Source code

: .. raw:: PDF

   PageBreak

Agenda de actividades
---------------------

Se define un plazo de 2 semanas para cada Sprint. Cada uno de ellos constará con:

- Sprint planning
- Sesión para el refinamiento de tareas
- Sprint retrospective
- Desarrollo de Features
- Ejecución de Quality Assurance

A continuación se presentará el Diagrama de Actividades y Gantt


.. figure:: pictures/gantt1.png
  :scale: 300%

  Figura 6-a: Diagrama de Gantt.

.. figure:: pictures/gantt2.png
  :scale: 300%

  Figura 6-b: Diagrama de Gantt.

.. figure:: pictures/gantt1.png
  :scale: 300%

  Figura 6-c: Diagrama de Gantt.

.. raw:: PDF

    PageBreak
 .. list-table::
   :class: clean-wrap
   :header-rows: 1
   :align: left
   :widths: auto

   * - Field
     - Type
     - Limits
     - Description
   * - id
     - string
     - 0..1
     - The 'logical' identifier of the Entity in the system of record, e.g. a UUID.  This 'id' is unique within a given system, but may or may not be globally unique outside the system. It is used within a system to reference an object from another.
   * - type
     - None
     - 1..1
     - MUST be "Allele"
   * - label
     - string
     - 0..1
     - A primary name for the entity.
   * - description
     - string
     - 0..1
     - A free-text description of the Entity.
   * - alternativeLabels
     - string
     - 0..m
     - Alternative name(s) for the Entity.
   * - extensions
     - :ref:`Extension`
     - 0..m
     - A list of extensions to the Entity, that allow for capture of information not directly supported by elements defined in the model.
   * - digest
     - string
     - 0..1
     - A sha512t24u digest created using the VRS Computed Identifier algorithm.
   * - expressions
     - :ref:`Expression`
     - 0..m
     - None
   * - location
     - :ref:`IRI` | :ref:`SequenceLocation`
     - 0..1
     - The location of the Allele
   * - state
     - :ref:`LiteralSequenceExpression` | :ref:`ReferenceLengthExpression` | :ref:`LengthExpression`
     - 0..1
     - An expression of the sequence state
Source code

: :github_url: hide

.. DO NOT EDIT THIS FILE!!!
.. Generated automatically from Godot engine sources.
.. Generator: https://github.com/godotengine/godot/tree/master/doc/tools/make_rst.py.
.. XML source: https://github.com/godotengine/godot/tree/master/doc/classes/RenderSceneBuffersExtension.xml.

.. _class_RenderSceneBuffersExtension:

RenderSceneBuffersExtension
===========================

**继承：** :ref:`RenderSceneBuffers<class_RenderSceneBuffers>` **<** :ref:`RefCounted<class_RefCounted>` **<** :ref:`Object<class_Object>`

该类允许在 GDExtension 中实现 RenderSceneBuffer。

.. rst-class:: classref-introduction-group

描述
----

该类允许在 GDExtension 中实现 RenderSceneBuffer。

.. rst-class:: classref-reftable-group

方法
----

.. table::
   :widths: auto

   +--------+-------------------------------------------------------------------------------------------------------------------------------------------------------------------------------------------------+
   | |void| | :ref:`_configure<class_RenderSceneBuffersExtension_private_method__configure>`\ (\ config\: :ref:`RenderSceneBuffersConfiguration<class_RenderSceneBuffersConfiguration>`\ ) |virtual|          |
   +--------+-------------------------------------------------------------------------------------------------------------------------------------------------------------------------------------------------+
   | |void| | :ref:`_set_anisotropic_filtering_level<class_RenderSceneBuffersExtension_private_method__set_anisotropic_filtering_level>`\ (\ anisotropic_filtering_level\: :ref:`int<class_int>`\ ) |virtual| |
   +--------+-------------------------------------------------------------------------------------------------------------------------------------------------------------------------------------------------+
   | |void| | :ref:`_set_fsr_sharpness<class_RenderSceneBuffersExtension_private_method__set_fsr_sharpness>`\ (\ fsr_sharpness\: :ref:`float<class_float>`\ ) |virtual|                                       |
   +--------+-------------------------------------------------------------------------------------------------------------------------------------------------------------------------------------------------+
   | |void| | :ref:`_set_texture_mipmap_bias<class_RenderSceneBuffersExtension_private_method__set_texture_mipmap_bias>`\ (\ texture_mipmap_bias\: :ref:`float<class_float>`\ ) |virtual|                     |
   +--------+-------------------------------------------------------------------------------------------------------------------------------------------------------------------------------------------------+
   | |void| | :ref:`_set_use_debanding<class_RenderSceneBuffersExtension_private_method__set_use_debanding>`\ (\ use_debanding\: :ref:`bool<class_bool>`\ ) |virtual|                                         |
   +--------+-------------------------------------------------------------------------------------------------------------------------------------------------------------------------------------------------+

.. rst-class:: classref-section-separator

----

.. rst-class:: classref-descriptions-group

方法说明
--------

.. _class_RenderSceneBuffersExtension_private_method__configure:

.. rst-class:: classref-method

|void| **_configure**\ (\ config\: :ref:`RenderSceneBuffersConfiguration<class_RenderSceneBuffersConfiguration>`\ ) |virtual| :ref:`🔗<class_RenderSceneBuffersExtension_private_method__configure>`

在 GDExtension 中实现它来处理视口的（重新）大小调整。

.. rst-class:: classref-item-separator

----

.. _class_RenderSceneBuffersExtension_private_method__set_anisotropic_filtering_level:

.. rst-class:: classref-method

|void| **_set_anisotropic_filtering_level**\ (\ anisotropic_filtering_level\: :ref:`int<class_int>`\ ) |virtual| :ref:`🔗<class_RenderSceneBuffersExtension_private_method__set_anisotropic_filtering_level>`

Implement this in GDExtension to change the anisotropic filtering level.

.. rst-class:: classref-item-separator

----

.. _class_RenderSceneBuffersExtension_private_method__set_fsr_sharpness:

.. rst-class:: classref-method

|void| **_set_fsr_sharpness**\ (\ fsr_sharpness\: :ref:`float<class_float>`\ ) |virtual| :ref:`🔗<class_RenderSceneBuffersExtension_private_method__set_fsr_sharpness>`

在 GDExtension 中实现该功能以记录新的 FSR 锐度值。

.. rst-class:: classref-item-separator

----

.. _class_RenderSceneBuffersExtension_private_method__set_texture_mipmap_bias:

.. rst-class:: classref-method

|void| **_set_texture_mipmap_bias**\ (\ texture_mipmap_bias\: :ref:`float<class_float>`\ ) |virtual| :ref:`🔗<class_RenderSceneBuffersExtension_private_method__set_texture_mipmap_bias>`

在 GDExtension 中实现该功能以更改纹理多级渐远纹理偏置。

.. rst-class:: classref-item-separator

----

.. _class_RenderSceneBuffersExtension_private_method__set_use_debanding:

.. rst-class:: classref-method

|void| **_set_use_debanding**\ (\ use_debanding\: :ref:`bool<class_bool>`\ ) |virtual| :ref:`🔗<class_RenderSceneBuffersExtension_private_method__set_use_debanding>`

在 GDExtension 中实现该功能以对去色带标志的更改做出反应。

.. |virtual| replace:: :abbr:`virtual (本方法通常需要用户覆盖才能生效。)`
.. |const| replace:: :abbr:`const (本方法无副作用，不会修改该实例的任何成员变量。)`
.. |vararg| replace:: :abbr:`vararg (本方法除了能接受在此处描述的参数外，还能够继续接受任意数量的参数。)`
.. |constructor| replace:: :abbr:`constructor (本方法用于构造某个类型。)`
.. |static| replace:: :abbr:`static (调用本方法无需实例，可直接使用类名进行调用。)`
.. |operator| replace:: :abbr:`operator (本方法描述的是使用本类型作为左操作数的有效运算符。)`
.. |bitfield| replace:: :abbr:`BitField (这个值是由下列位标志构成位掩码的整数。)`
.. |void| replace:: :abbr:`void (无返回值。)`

------------------------------------------------------------------------

# YOUR ASSIGNMENT:
Return each line of the records above exactly as it reads.

# SOLUTION TO THE PROBLEM:
Source code

: .. raw:: PDF

   PageBreak

Agenda de actividades
---------------------

Se define un plazo de 2 semanas para cada Sprint. Cada uno de ellos constará con:

- Sprint planning
- Sesión para el refinamiento de tareas
- Sprint retrospective
- Desarrollo de Features
- Ejecución de Quality Assurance

A continuación se presentará el Diagrama de Actividades y Gantt


.. figure:: pictures/gantt1.png
  :scale: 300%

  Figura 6-a: Diagrama de Gantt.

.. figure:: pictures/gantt2.png
  :scale: 300%

  Figura 6-b: Diagrama de Gantt.

.. figure:: pictures/gantt1.png
  :scale: 300%

  Figura 6-c: Diagrama de Gantt.

.. raw:: PDF

    PageBreak
 .. list-table::
   :class: clean-wrap
   :header-rows: 1
   :align: left
   :widths: auto

   * - Field
     - Type
     - Limits
     - Description
   * - id
     - string
     - 0..1
     - The 'logical' identifier of the Entity in the system of record, e.g. a UUID.  This 'id' is unique within a given system, but may or may not be globally unique outside the system. It is used within a system to reference an object from another.
   * - type
     - None
     - 1..1
     - MUST be "Allele"
   * - label
     - string
     - 0..1
     - A primary name for the entity.
   * - description
     - string
     - 0..1
     - A free-text description of the Entity.
   * - alternativeLabels
     - string
     - 0..m
     - Alternative name(s) for the Entity.
   * - extensions
     - :ref:`Extension`
     - 0..m
     - A list of extensions to the Entity, that allow for capture of information not directly supported by elements defined in the model.
   * - digest
     - string
     - 0..1
     - A sha512t24u digest created using the VRS Computed Identifier algorithm.
   * - expressions
     - :ref:`Expression`
     - 0..m
     - None
   * - location
     - :ref:`IRI` | :ref:`SequenceLocation`
     - 0..1
     - The location of the Allele
   * - state
     - :ref:`LiteralSequenceExpression` | :ref:`ReferenceLengthExpression` | :ref:`LengthExpression`
     - 0..1
     - An expression of the sequence state
Source code

: :github_url: hide

.. DO NOT EDIT THIS FILE!!!
.. Generated automatically from Godot engine sources.
.. Generator: https://github.com/godotengine/godot/tree/master/doc/tools/make_rst.py.
.. XML source: https://github.com/godotengine/godot/tree/master/doc/classes/RenderSceneBuffersExtension.xml.

.. _class_RenderSceneBuffersExtension:

RenderSceneBuffersExtension
===========================

**继承：** :ref:`RenderSceneBuffers<class_RenderSceneBuffers>` **<** :ref:`RefCounted<class_RefCounted>` **<** :ref:`Object<class_Object>`

该类允许在 GDExtension 中实现 RenderSceneBuffer。

.. rst-class:: classref-introduction-group

描述
----

该类允许在 GDExtension 中实现 RenderSceneBuffer。

.. rst-class:: classref-reftable-group

方法
----

.. table::
   :widths: auto

   +--------+-------------------------------------------------------------------------------------------------------------------------------------------------------------------------------------------------+
   | |void| | :ref:`_configure<class_RenderSceneBuffersExtension_private_method__configure>`\ (\ config\: :ref:`RenderSceneBuffersConfiguration<class_RenderSceneBuffersConfiguration>`\ ) |virtual|          |
   +--------+-------------------------------------------------------------------------------------------------------------------------------------------------------------------------------------------------+
   | |void| | :ref:`_set_anisotropic_filtering_level<class_RenderSceneBuffersExtension_private_method__set_anisotropic_filtering_level>`\ (\ anisotropic_filtering_level\: :ref:`int<class_int>`\ ) |virtual| |
   +--------+-------------------------------------------------------------------------------------------------------------------------------------------------------------------------------------------------+
   | |void| | :ref:`_set_fsr_sharpness<class_RenderSceneBuffersExtension_private_method__set_fsr_sharpness>`\ (\ fsr_sharpness\: :ref:`float<class_float>`\ ) |virtual|                                       |
   +--------+-------------------------------------------------------------------------------------------------------------------------------------------------------------------------------------------------+
   | |void| | :ref:`_set_texture_mipmap_bias<class_RenderSceneBuffersExtension_private_method__set_texture_mipmap_bias>`\ (\ texture_mipmap_bias\: :ref:`float<class_float>`\ ) |virtual|                     |
   +--------+-------------------------------------------------------------------------------------------------------------------------------------------------------------------------------------------------+
   | |void| | :ref:`_set_use_debanding<class_RenderSceneBuffersExtension_private_method__set_use_debanding>`\ (\ use_debanding\: :ref:`bool<class_bool>`\ ) |virtual|                                         |
   +--------+-------------------------------------------------------------------------------------------------------------------------------------------------------------------------------------------------+

.. rst-class:: classref-section-separator

----

.. rst-class:: classref-descriptions-group

方法说明
--------

.. _class_RenderSceneBuffersExtension_private_method__configure:

.. rst-class:: classref-method

|void| **_configure**\ (\ config\: :ref:`RenderSceneBuffersConfiguration<class_RenderSceneBuffersConfiguration>`\ ) |virtual| :ref:`🔗<class_RenderSceneBuffersExtension_private_method__configure>`

在 GDExtension 中实现它来处理视口的（重新）大小调整。

.. rst-class:: classref-item-separator

----

.. _class_RenderSceneBuffersExtension_private_method__set_anisotropic_filtering_level:

.. rst-class:: classref-method

|void| **_set_anisotropic_filtering_level**\ (\ anisotropic_filtering_level\: :ref:`int<class_int>`\ ) |virtual| :ref:`🔗<class_RenderSceneBuffersExtension_private_method__set_anisotropic_filtering_level>`

Implement this in GDExtension to change the anisotropic filtering level.

.. rst-class:: classref-item-separator

----

.. _class_RenderSceneBuffersExtension_private_method__set_fsr_sharpness:

.. rst-class:: classref-method

|void| **_set_fsr_sharpness**\ (\ fsr_sharpness\: :ref:`float<class_float>`\ ) |virtual| :ref:`🔗<class_RenderSceneBuffersExtension_private_method__set_fsr_sharpness>`

在 GDExtension 中实现该功能以记录新的 FSR 锐度值。

.. rst-class:: classref-item-separator

----

.. _class_RenderSceneBuffersExtension_private_method__set_texture_mipmap_bias:

.. rst-class:: classref-method

|void| **_set_texture_mipmap_bias**\ (\ texture_mipmap_bias\: :ref:`float<class_float>`\ ) |virtual| :ref:`🔗<class_RenderSceneBuffersExtension_private_method__set_texture_mipmap_bias>`

在 GDExtension 中实现该功能以更改纹理多级渐远纹理偏置。

.. rst-class:: classref-item-separator

----

.. _class_RenderSceneBuffersExtension_private_method__set_use_debanding:

.. rst-class:: classref-method

|void| **_set_use_debanding**\ (\ use_debanding\: :ref:`bool<class_bool>`\ ) |virtual| :ref:`🔗<class_RenderSceneBuffersExtension_private_method__set_use_debanding>`

在 GDExtension 中实现该功能以对去色带标志的更改做出反应。

.. |virtual| replace:: :abbr:`virtual (本方法通常需要用户覆盖才能生效。)`
.. |const| replace:: :abbr:`const (本方法无副作用，不会修改该实例的任何成员变量。)`
.. |vararg| replace:: :abbr:`vararg (本方法除了能接受在此处描述的参数外，还能够继续接受任意数量的参数。)`
.. |constructor| replace:: :abbr:`constructor (本方法用于构造某个类型。)`
.. |static| replace:: :abbr:`static (调用本方法无需实例，可直接使用类名进行调用。)`
.. |operator| replace:: :abbr:`operator (本方法描述的是使用本类型作为左操作数的有效运算符。)`
.. |bitfield| replace:: :abbr:`BitField (这个值是由下列位标志构成位掩码的整数。)`
.. |void| replace:: :abbr:`void (无返回值。)`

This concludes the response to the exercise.